» Your goal
Print the listing below again. Change nothing.

» Material for this exercise
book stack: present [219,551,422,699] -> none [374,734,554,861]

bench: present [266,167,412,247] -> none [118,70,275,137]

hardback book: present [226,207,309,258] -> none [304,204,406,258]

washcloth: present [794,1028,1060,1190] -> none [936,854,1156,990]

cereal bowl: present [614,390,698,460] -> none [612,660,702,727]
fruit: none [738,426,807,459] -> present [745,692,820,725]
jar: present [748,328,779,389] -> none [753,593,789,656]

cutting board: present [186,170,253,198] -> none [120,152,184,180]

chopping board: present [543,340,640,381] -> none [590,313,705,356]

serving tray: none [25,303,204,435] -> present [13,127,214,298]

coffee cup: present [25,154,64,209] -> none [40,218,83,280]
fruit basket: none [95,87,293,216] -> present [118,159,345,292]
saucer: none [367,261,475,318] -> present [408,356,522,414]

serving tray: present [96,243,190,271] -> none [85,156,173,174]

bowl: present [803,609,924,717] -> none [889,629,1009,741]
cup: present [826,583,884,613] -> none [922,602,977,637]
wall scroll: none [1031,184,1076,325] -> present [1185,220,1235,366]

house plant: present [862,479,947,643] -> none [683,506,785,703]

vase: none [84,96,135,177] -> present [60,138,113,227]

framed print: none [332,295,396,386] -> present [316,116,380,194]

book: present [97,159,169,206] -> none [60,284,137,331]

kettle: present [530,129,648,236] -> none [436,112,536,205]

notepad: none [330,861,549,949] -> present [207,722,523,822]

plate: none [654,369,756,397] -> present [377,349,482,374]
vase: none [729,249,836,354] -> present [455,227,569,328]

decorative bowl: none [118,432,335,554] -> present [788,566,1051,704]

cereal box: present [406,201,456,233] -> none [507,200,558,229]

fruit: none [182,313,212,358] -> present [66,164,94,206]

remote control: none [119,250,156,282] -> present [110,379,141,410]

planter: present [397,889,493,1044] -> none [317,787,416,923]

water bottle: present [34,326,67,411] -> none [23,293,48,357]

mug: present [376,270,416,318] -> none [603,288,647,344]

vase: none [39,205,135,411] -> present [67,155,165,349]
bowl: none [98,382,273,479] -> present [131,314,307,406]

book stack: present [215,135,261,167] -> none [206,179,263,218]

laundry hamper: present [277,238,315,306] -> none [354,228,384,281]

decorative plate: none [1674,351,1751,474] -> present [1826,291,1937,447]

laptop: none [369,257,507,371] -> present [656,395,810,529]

» Written reply
book stack: present [219,551,422,699] -> none [374,734,554,861]

bench: present [266,167,412,247] -> none [118,70,275,137]

hardback book: present [226,207,309,258] -> none [304,204,406,258]

washcloth: present [794,1028,1060,1190] -> none [936,854,1156,990]

cereal bowl: present [614,390,698,460] -> none [612,660,702,727]
fruit: none [738,426,807,459] -> present [745,692,820,725]
jar: present [748,328,779,389] -> none [753,593,789,656]

cutting board: present [186,170,253,198] -> none [120,152,184,180]

chopping board: present [543,340,640,381] -> none [590,313,705,356]

serving tray: none [25,303,204,435] -> present [13,127,214,298]

coffee cup: present [25,154,64,209] -> none [40,218,83,280]
fruit basket: none [95,87,293,216] -> present [118,159,345,292]
saucer: none [367,261,475,318] -> present [408,356,522,414]

serving tray: present [96,243,190,271] -> none [85,156,173,174]

bowl: present [803,609,924,717] -> none [889,629,1009,741]
cup: present [826,583,884,613] -> none [922,602,977,637]
wall scroll: none [1031,184,1076,325] -> present [1185,220,1235,366]

house plant: present [862,479,947,643] -> none [683,506,785,703]

vase: none [84,96,135,177] -> present [60,138,113,227]

framed print: none [332,295,396,386] -> present [316,116,380,194]

book: present [97,159,169,206] -> none [60,284,137,331]

kettle: present [530,129,648,236] -> none [436,112,536,205]

notepad: none [330,861,549,949] -> present [207,722,523,822]

plate: none [654,369,756,397] -> present [377,349,482,374]
vase: none [729,249,836,354] -> present [455,227,569,328]

decorative bowl: none [118,432,335,554] -> present [788,566,1051,704]

cereal box: present [406,201,456,233] -> none [507,200,558,229]

fruit: none [182,313,212,358] -> present [66,164,94,206]

remote control: none [119,250,156,282] -> present [110,379,141,410]

planter: present [397,889,493,1044] -> none [317,787,416,923]

water bottle: present [34,326,67,411] -> none [23,293,48,357]

mug: present [376,270,416,318] -> none [603,288,647,344]

vase: none [39,205,135,411] -> present [67,155,165,349]
bowl: none [98,382,273,479] -> present [131,314,307,406]

book stack: present [215,135,261,167] -> none [206,179,263,218]

laundry hamper: present [277,238,315,306] -> none [354,228,384,281]

decorative plate: none [1674,351,1751,474] -> present [1826,291,1937,447]

laptop: none [369,257,507,371] -> present [656,395,810,529]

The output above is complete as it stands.